I had given the same title to a post in November 2011! When listening to Pedro Bados, founder of Nexthink (an EPFL spin-off) on Radio Suisse Romande (you can listen to the podcast from time 6’50” (in French!), I needed to come back on the topic.
Let me give again Steve Blank’s definition which I had mentioned in the previous post: “startups are temporary organizations designed to search for a scalable and repeatable business model.” According Pedro Bados, “to be a start-up is more a mindset, focused on permanent innovation, than a question of size.” It is therefore a delicate definition and let me try to give general criteria.
A start-up is a corporation which explores, which is looking for a business model, a market, customers and is trying to innovate. It usually looks for a big market (“scalable”) and therefore service businesses do not qualify (except on the web) as they do not often scale. It is also a matter of strong and rapid growth in emerging markets because the competition is tough and there will be few winners. It often go fast. That is why it is more about a mindset: you are curious, in an uncertain world, trying to bring new things to the world.
Because you are looking for a business, you do not have enough paying customers, and you will most likely need external capital (business angels, venture capital) except if your future customers accept to pay a lot in advance. This is why there is a strong correlation between being a start-up and having investors.

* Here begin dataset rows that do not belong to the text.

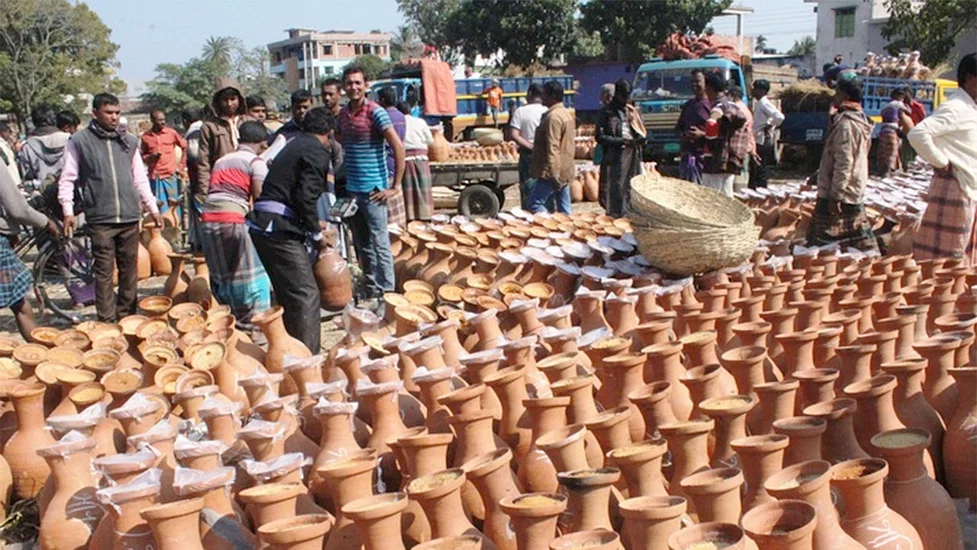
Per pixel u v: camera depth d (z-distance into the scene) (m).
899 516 2.50
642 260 5.69
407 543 2.67
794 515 2.14
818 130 18.53
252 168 5.80
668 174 16.12
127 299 6.80
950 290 4.45
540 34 34.75
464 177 12.27
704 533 2.10
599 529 2.28
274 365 4.20
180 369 3.91
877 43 37.97
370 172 6.46
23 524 3.44
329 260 6.16
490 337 4.05
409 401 3.39
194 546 2.44
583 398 3.05
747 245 5.28
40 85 37.25
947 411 3.35
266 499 2.47
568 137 8.41
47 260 7.56
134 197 6.64
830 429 2.81
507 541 2.55
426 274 6.35
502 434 3.13
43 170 9.34
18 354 4.09
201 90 55.19
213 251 5.76
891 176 10.73
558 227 7.00
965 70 5.40
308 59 76.69
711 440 2.89
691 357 3.47
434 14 51.25
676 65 17.56
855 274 4.77
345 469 2.52
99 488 2.75
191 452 2.68
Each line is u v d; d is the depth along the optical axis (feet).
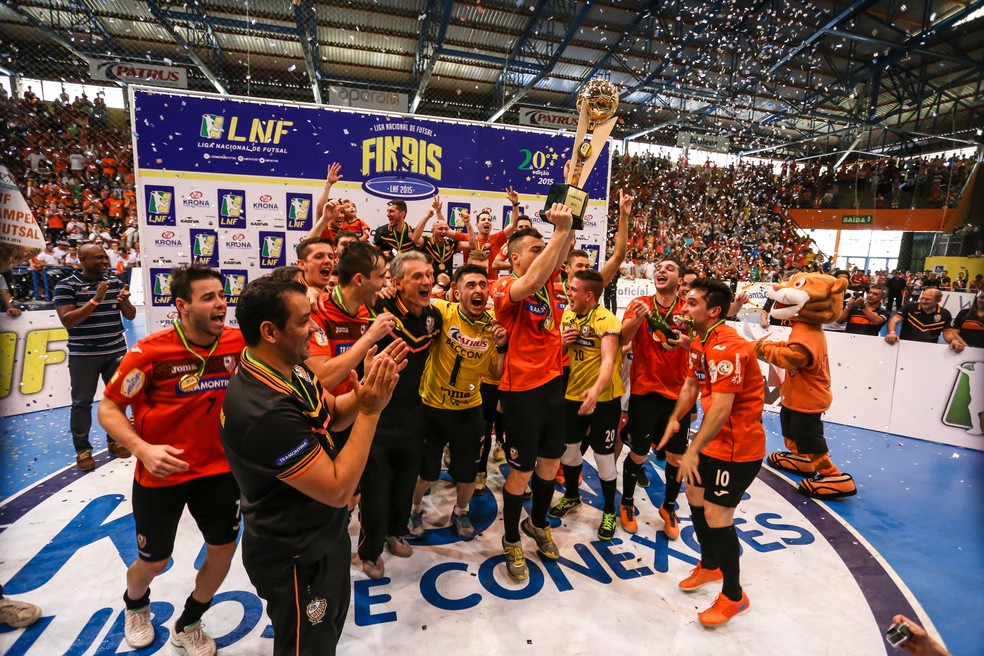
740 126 57.06
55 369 17.72
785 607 8.82
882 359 17.81
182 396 6.74
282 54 36.19
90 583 8.87
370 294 8.52
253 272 16.25
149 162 14.99
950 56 38.37
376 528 9.00
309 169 16.40
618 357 10.77
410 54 37.42
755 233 57.21
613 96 6.96
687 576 9.64
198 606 7.27
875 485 13.70
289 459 4.65
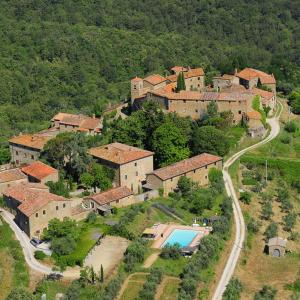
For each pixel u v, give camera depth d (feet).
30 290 446.60
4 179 588.50
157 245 495.82
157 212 548.72
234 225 539.29
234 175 625.00
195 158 610.24
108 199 544.21
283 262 493.36
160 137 620.08
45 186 573.33
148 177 583.99
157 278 444.96
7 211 567.18
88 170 594.65
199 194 568.41
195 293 433.48
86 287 440.45
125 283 446.60
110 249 488.85
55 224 499.92
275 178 636.48
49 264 474.49
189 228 522.88
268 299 438.81
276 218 561.84
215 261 476.95
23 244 504.84
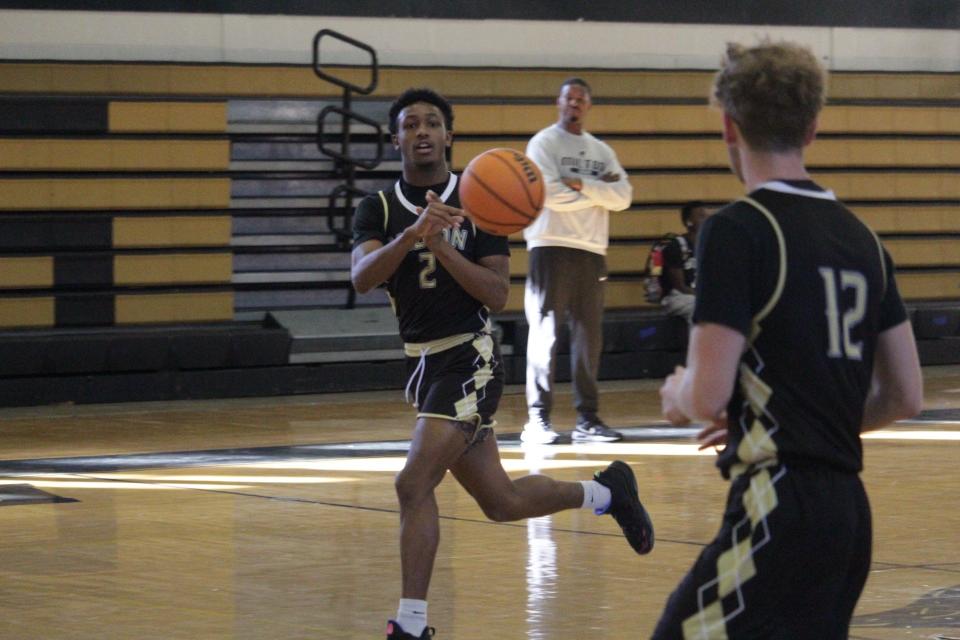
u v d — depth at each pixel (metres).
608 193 17.16
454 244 8.52
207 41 25.86
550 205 17.06
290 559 10.80
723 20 28.88
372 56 25.33
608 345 25.53
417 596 7.96
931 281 29.31
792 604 4.99
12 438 18.69
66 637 8.48
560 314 17.28
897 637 8.29
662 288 25.98
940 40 30.30
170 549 11.21
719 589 5.03
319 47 26.47
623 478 9.51
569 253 17.16
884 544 11.08
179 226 25.06
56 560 10.82
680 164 27.92
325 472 15.37
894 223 29.27
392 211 8.70
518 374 25.12
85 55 25.16
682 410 5.15
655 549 10.97
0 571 10.42
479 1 27.44
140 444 17.89
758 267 5.04
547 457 16.11
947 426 18.77
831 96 29.12
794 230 5.09
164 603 9.34
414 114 8.73
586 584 9.78
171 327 24.42
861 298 5.18
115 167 24.73
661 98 28.06
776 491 5.00
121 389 23.22
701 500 13.15
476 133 26.72
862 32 29.78
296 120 25.97
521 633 8.47
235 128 25.59
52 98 24.38
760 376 5.08
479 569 10.31
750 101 5.16
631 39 28.38
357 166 25.78
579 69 27.66
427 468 8.14
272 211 26.17
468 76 26.94
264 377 23.94
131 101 24.78
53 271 24.28
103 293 24.52
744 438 5.11
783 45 5.23
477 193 8.26
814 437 5.03
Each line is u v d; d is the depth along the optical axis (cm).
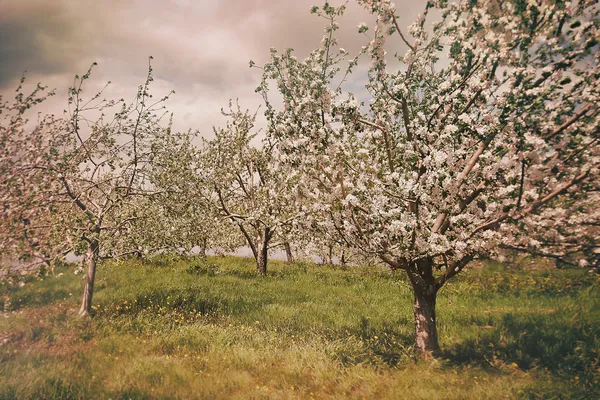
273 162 1490
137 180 1116
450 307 1130
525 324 828
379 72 723
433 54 723
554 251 623
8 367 648
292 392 588
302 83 717
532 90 545
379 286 1620
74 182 1061
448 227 736
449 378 618
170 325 953
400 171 800
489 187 664
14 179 851
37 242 859
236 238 2595
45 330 868
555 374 614
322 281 1750
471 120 644
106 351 755
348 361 718
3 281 805
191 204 1220
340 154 713
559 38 538
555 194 585
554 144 590
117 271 1703
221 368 679
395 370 671
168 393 565
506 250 675
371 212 693
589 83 555
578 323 769
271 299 1334
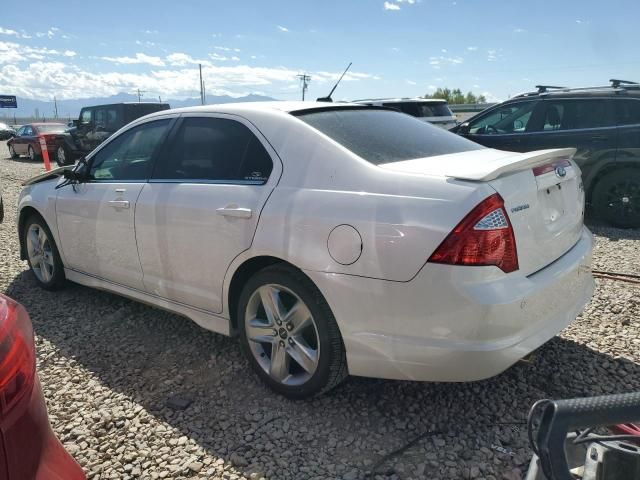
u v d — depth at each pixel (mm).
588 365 3316
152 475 2455
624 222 7188
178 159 3574
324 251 2660
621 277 4836
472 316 2352
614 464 1553
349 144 2914
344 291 2613
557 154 2914
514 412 2863
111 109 15859
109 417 2902
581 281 3010
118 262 3902
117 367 3463
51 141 18062
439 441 2639
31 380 1656
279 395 3059
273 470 2463
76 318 4254
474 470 2422
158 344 3768
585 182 7336
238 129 3295
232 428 2785
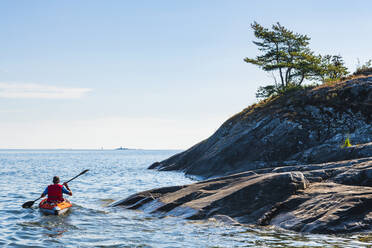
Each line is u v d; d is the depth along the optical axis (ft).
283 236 28.66
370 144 59.62
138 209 43.16
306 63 119.96
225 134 107.55
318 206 31.63
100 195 60.13
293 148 81.76
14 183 81.97
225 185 41.91
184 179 91.86
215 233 30.27
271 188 35.42
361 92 87.86
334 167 40.57
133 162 256.93
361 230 28.43
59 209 40.32
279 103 99.71
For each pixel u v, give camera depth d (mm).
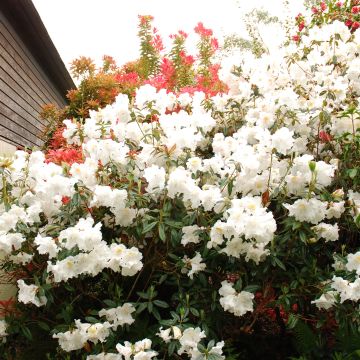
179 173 2281
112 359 2090
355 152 2574
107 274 2543
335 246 2703
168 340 2033
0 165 2520
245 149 2404
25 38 6953
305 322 2479
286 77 3268
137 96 2854
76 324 2139
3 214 2334
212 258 2445
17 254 2455
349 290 2059
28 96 7312
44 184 2391
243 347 2779
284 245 2357
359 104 2854
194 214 2371
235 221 2131
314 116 2830
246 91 3176
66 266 2117
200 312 2289
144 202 2432
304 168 2309
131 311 2242
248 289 2215
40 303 2238
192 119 2828
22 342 2607
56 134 5582
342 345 2271
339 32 3199
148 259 2607
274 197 2518
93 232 2090
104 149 2576
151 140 2789
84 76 6906
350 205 2471
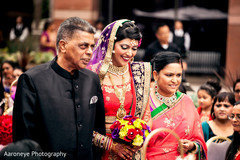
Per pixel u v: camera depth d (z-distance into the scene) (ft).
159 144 9.61
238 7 34.63
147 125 9.00
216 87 16.58
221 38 41.65
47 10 47.29
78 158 7.59
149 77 9.72
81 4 38.78
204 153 9.87
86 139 7.73
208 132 12.33
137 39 9.12
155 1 43.68
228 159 10.30
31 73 7.45
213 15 41.96
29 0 51.78
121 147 8.80
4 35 51.26
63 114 7.46
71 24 7.53
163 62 9.56
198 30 42.24
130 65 9.73
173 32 27.12
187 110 10.03
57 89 7.52
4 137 9.55
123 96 9.25
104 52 9.21
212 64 39.91
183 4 43.32
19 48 30.27
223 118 12.14
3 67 16.66
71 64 7.61
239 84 14.76
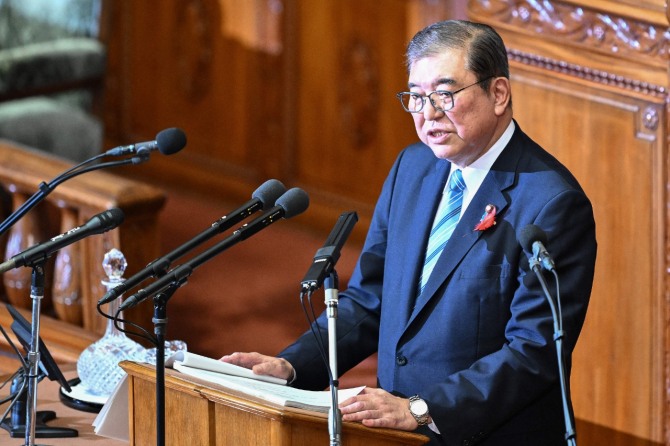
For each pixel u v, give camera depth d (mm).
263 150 25188
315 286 8273
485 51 9477
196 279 21797
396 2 22422
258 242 23500
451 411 9227
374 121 23312
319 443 8555
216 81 25703
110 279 11164
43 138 21078
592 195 14078
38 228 15398
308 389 10250
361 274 10812
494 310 9750
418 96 9594
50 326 14062
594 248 9773
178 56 26234
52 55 21219
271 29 24547
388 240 10562
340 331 10523
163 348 8375
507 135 10000
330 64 23734
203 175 26094
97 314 14438
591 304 14211
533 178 9820
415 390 9984
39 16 21734
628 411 14078
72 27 21812
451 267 9859
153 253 14742
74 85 21625
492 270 9742
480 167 9992
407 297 10133
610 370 14172
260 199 8867
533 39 14227
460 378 9414
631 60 13523
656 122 13484
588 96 13938
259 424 8586
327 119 24031
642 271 13805
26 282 15266
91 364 11008
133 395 9281
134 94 27109
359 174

Once you have found what you are looking for, you will need to put more processes in place, you will be less curious, maybe less innovative (at least you will not be 100% innovative anymore) and you stop being a start-up. In a recent post about a new book on Google, I mentioned that “Part II is about growth and it is a change from the chaotic experimental company Google was. Not a dramatic change, but a change.” Google stopped being a start-up at that point. Bados is right. It is not a question of size, not even of age, as long as you fit in this exploring mindset, looking for your business with a lot of creativity. And Blank’s definition is definitely good!
Now what’s a spin-off? It’s a company created from a bigger organization (university, corporation). A spin-off may or may not be a start-up, but most academic spin-offs are indeed start-ups.